A chapel was built in 1862 on Bardolph Road, constructed of clay lump with brick footings. In 1864 the Norwich First Circuit offered Bungay to the Yarmouth Circuit, but it was declined because of an outstanding debt. The creditor, Samuel Jarrold of Norwich, agreed to take the chapel in lieu of payment and continued to be a benefactor to the congregation, paying among other things for a young preacher to live at Bungay.

By 1896 the Primitive Methodists were meeting in a chapel in South End Road. When the circuit boundaries were rearranged in 1906, Bungay was included in the Lowestoft and Beccles Primitive Methodist Circuit. In 1908 a new chapel was built on Laburnum Road, constructed in red and yellow brick with a slate roof and seating 180.

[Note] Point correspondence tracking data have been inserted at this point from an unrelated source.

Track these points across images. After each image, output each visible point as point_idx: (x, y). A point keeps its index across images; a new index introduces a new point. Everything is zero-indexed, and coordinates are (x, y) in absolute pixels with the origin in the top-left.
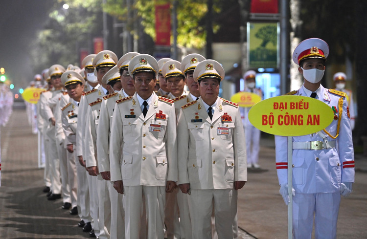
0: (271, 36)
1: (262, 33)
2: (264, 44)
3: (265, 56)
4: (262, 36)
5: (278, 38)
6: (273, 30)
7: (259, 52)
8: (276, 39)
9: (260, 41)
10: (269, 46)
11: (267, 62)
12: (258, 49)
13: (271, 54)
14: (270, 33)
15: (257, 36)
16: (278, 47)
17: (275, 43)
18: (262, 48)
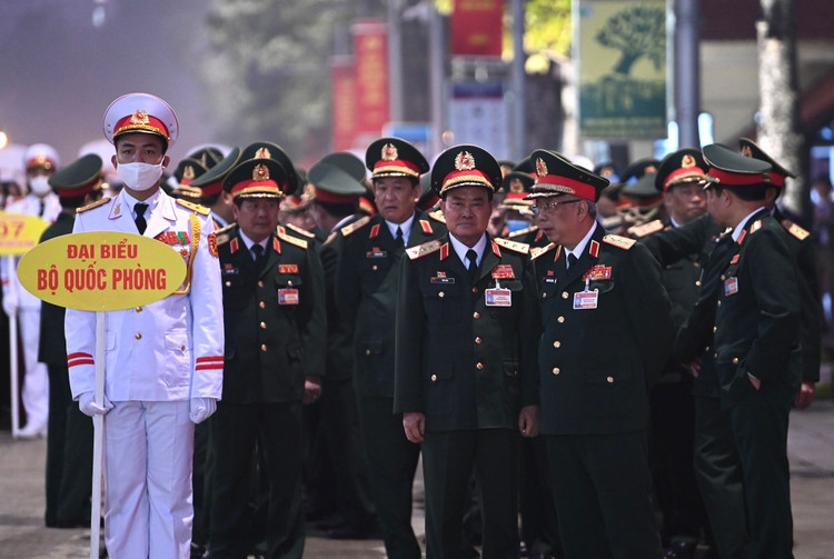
0: (648, 39)
1: (617, 32)
2: (625, 66)
3: (627, 102)
4: (618, 39)
5: (669, 44)
6: (652, 21)
7: (611, 89)
8: (664, 47)
9: (613, 57)
10: (642, 71)
11: (636, 121)
12: (607, 80)
13: (647, 94)
14: (642, 29)
15: (603, 39)
16: (668, 74)
17: (658, 62)
18: (619, 77)
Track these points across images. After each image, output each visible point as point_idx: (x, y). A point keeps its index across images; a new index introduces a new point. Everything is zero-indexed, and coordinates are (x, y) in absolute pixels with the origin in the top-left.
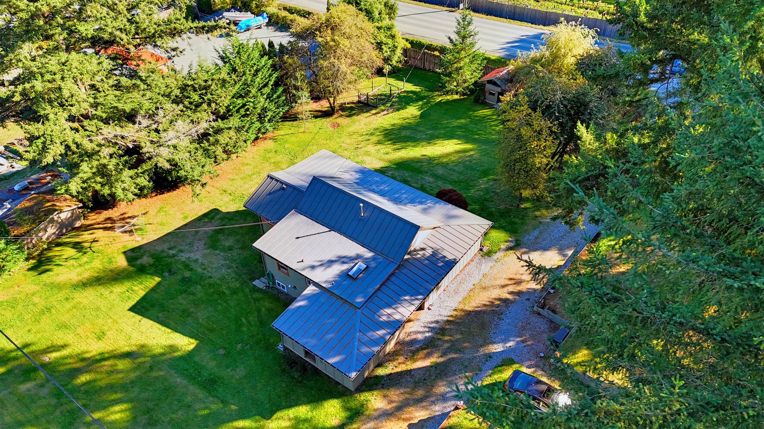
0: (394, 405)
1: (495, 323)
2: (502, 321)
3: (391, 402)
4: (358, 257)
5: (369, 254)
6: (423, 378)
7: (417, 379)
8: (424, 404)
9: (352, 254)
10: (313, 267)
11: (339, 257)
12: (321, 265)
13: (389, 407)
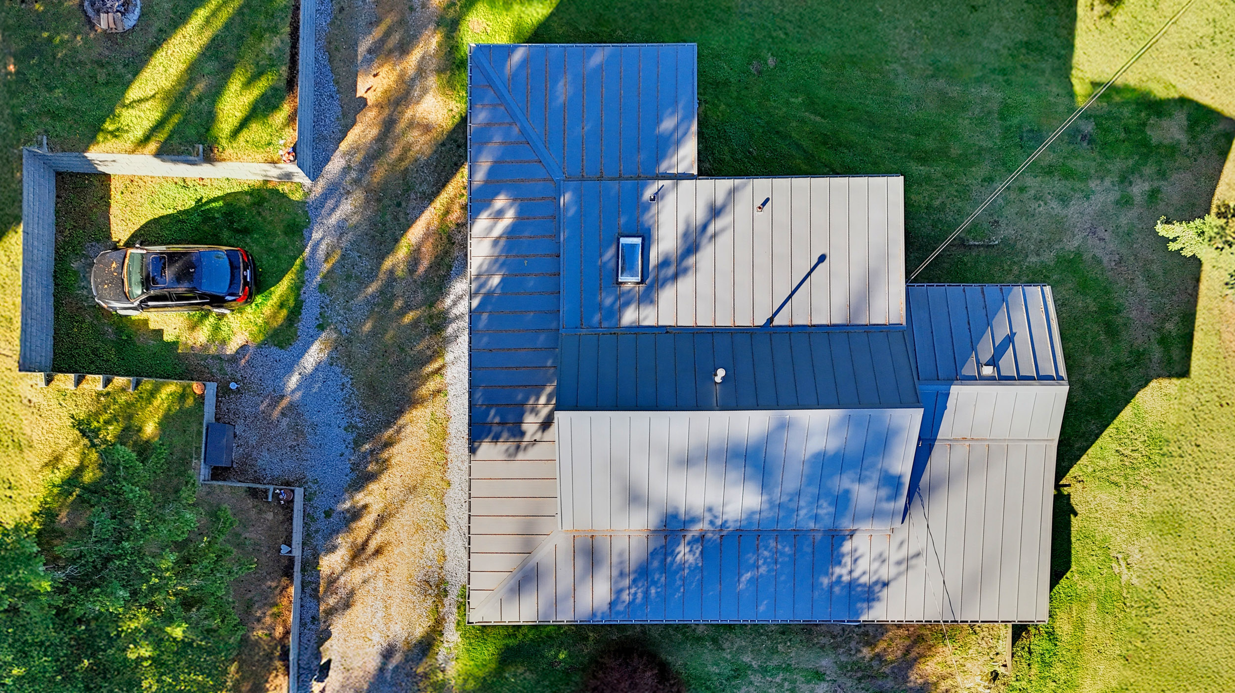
0: (402, 124)
1: (355, 412)
2: (344, 424)
3: (411, 125)
4: (647, 297)
5: (629, 317)
6: (404, 204)
7: (413, 196)
8: (359, 157)
9: (666, 295)
10: (715, 212)
11: (685, 271)
12: (705, 227)
13: (409, 114)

At Methodist Union in 1932, the Wesleyan and Primitive Methodist congregations united. The former PM building was considered unsafe; it was closed and sold in 1933 and demolished in the 1940s. On 17 November 1940 the Trinity Street chapel was badly damaged by a bomb exploding nearby. Further damaged was caused in another raid in 1942. The schoolrooms in the basement were used for worship until government grants were secured and building licences obtained, The building was repaired by the Norwich architect Clifford Dann and reopened in September 1948.

By 1966 the society was included in the Beccles, Bungay and Loddon Circuit. Then in 1976 the congregation joined with the United Reformed Church to become Emmanuel Church. The Trinity Street church was sold to the Bungay Branch of the St. Johnís Ambulance Brigade and is now used as auction rooms.